[Bounding boxes with keypoints]
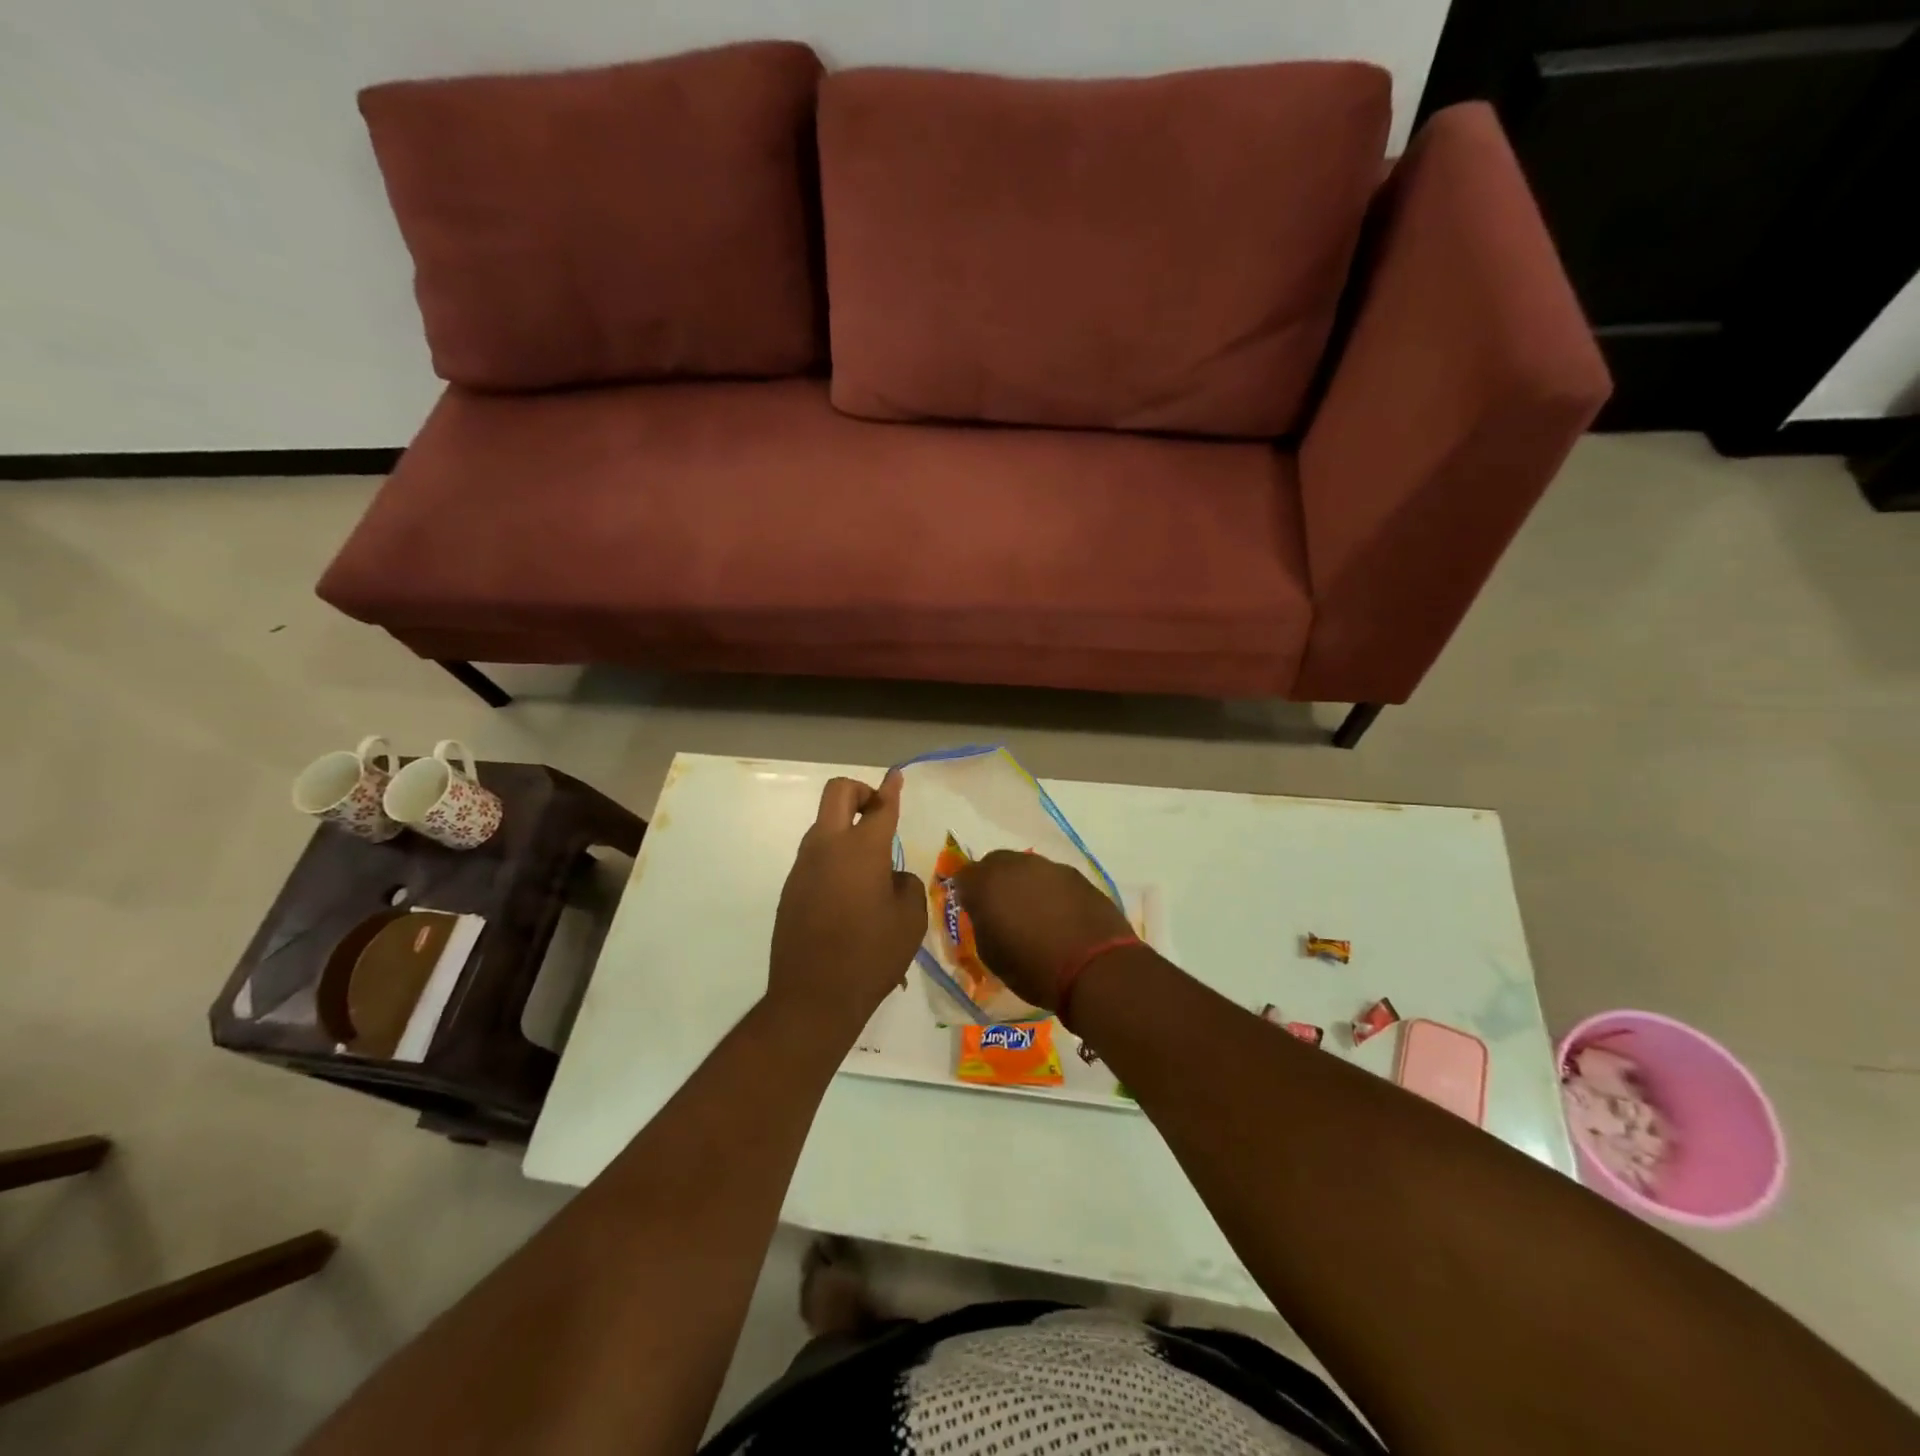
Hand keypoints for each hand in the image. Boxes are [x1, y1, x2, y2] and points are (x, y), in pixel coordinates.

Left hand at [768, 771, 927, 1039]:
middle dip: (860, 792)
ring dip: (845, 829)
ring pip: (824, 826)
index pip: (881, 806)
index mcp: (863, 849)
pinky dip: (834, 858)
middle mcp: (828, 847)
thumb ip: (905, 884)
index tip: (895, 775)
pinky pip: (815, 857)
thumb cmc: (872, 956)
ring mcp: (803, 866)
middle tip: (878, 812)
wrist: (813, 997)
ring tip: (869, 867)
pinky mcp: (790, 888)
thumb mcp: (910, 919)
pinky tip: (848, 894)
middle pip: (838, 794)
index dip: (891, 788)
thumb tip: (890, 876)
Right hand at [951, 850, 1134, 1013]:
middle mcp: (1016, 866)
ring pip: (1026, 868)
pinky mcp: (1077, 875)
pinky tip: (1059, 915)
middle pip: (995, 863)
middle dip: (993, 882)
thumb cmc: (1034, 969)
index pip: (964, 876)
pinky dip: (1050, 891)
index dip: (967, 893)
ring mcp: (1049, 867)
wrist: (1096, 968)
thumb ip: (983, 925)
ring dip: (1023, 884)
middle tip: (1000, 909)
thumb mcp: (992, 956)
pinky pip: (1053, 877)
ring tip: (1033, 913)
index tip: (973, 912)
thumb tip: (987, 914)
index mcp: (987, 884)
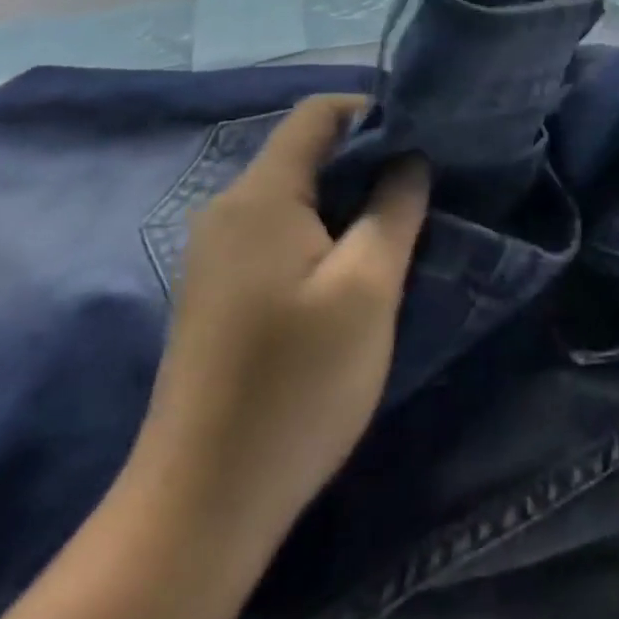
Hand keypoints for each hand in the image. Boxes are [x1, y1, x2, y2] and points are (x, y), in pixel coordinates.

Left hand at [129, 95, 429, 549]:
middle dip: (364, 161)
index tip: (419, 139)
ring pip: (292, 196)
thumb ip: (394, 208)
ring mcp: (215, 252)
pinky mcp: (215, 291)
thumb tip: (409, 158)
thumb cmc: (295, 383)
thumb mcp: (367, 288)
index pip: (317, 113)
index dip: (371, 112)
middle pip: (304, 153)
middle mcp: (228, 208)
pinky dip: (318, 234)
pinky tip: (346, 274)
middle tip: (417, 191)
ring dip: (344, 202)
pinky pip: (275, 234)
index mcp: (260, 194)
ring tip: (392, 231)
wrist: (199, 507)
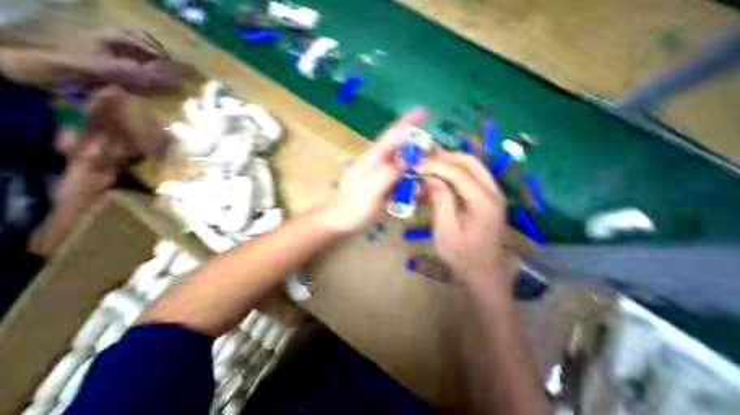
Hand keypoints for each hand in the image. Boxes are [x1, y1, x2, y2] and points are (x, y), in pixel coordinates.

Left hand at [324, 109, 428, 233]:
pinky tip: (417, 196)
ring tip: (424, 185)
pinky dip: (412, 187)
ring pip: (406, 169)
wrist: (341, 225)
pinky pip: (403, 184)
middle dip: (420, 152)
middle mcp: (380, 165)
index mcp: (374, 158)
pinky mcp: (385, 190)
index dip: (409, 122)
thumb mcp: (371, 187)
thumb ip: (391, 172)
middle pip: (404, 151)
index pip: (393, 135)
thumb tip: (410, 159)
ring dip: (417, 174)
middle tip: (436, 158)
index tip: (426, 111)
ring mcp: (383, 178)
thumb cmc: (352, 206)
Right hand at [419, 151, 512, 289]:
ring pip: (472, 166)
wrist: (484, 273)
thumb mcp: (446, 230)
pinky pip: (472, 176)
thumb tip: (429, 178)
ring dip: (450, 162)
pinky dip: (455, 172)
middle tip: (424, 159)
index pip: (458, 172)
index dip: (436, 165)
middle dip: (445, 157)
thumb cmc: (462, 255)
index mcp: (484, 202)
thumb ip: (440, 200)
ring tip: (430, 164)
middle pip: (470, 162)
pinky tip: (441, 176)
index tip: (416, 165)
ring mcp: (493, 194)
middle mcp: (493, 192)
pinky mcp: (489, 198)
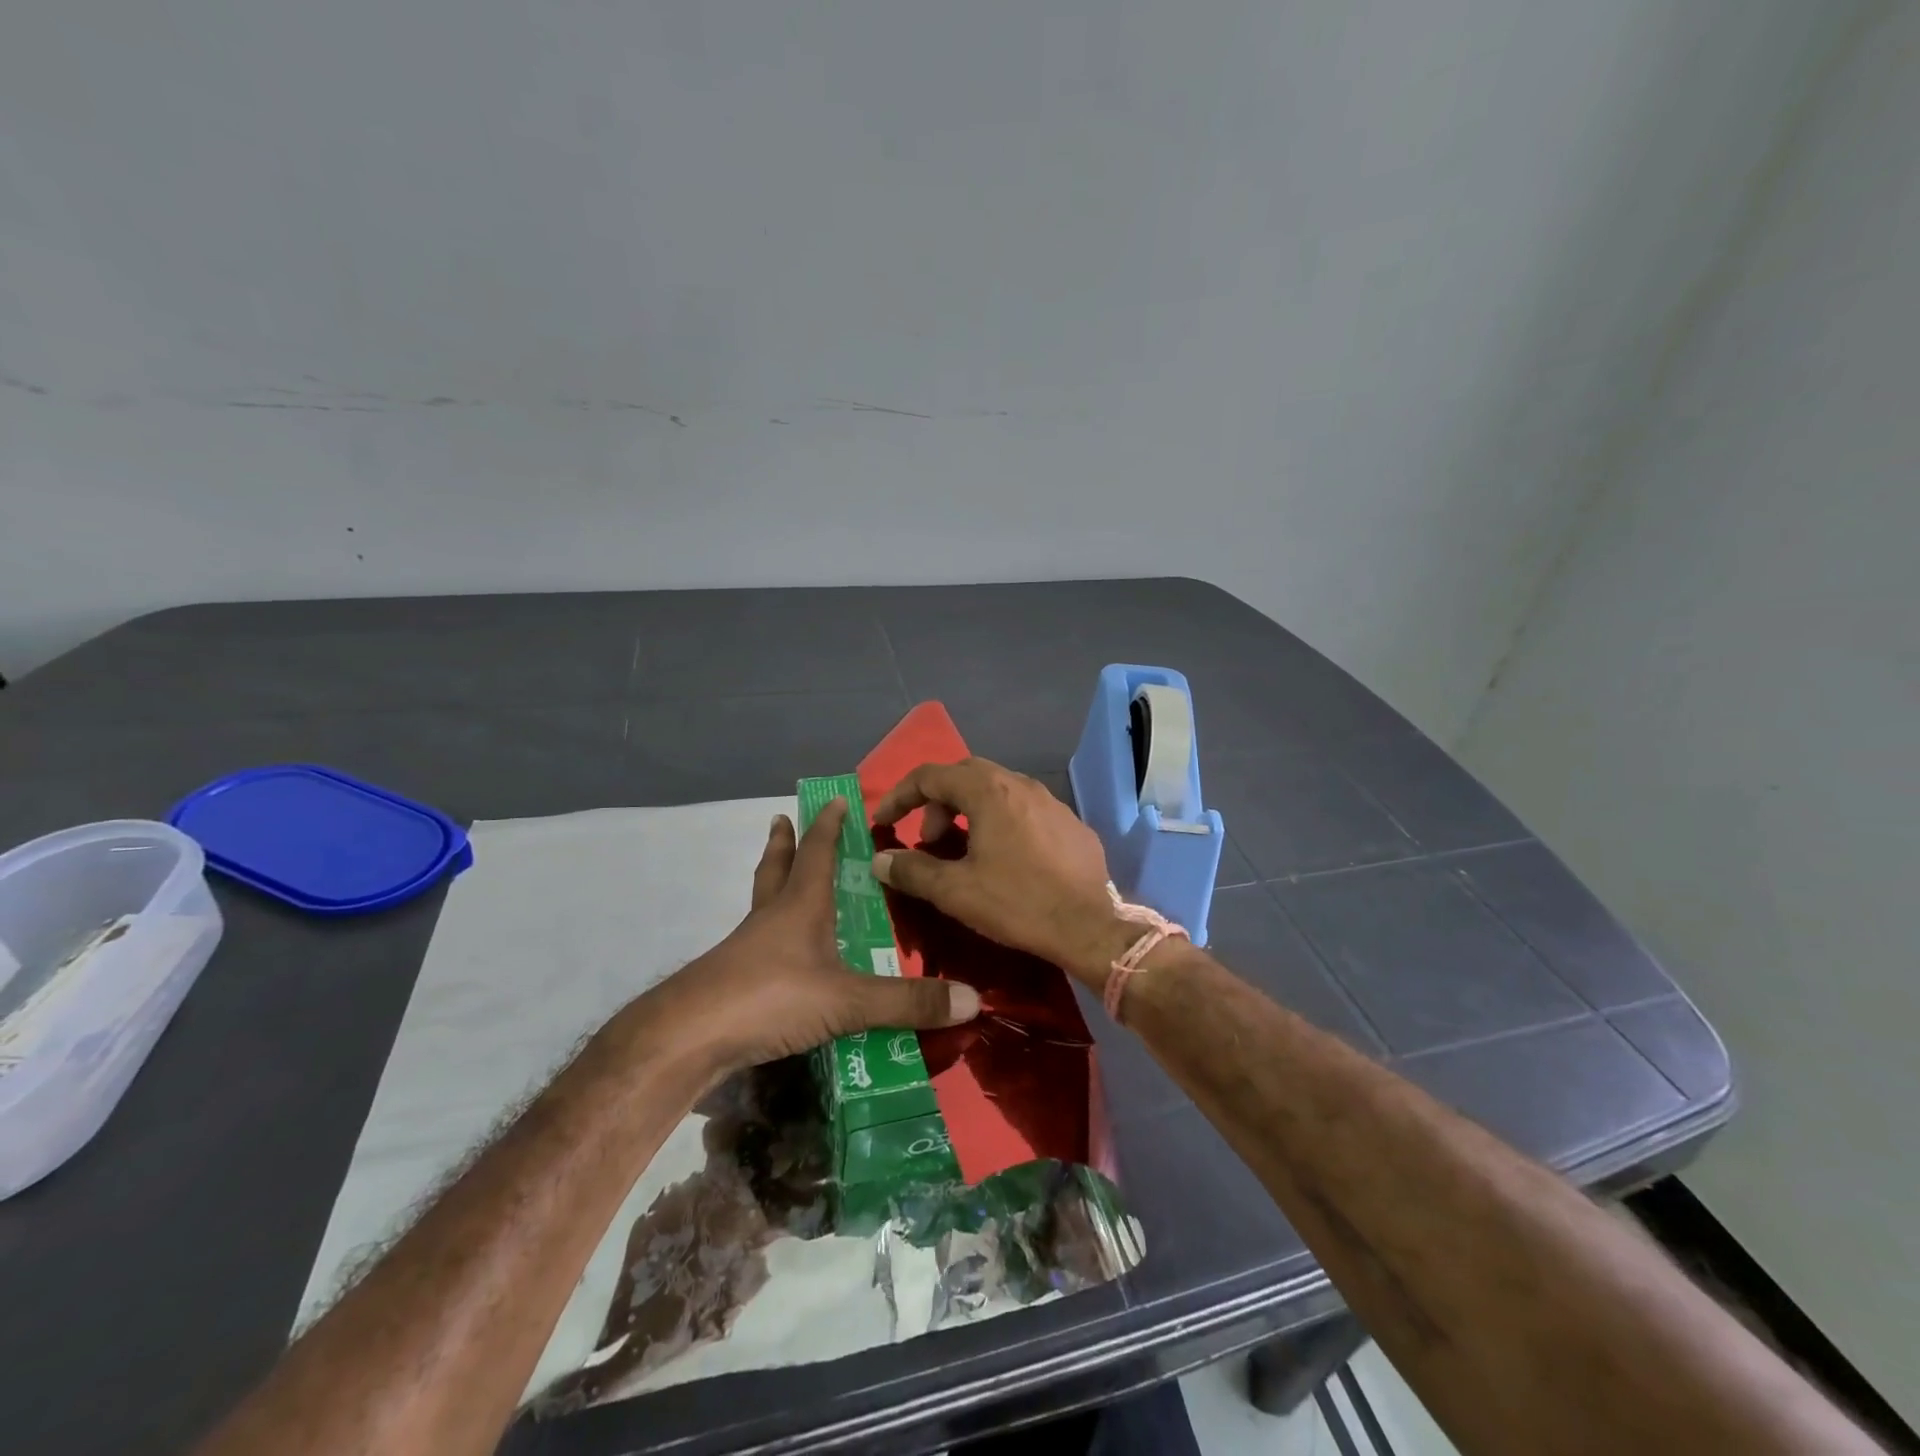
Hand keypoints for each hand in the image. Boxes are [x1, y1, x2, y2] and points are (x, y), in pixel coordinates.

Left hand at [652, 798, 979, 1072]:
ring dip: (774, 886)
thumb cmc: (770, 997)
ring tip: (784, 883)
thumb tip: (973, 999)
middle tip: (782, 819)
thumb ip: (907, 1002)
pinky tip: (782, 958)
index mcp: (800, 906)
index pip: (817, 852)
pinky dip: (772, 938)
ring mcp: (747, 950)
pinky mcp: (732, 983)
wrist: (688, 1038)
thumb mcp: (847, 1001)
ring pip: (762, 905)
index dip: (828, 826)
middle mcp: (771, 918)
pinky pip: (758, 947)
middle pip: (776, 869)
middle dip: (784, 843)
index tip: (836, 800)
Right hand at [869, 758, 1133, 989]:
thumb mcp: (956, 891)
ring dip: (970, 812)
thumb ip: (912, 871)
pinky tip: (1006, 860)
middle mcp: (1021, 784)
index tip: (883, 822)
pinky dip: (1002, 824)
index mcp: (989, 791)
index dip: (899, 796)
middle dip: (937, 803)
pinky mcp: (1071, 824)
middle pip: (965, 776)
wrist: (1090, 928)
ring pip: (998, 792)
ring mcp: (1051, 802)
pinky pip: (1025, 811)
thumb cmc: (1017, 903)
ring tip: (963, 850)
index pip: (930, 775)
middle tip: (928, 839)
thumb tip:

_TASK ITEM_
Output nothing but the lines from the one with "thumb ip: (907, 1002)" through the last line above, each exactly as it stands.

_EXERCISE RESPONSE_
thumb ip: (907, 1002)
pinky tip: (782, 958)
index mcp: (800, 906)
index pip: (817, 852)
pinky dip: (772, 938)
ring mcp: (747, 950)
pinky mcp: (732, 983)
wrist: (688, 1038)
thumb mcp: (847, 1001)
ring pip: (762, 905)
index dip: (828, 826)
middle mcp: (771, 918)
pinky pip: (758, 947)
middle pip: (776, 869)
middle dip: (784, 843)
index tip: (836, 800)
Right hand at [869, 758, 1133, 989]:
thumb mcp: (956, 891)
ring dip: (970, 812)
thumb ip: (912, 871)
pinky tip: (1006, 860)
middle mcp: (1021, 784)
index tip: (883, 822)
pinky dip: (1002, 824)
index mcp: (989, 791)
index dip: (899, 796)
middle dip: (937, 803)
pinky mcp: (1071, 824)
middle pip: (965, 776)
wrist: (1090, 928)
ring pip: (998, 792)
ring mcp: (1051, 802)
pinky pip: (1025, 811)
thumb cmc: (1017, 903)
ring tip: (963, 850)
index pip: (930, 775)
middle tip: (928, 839)
thumb tip:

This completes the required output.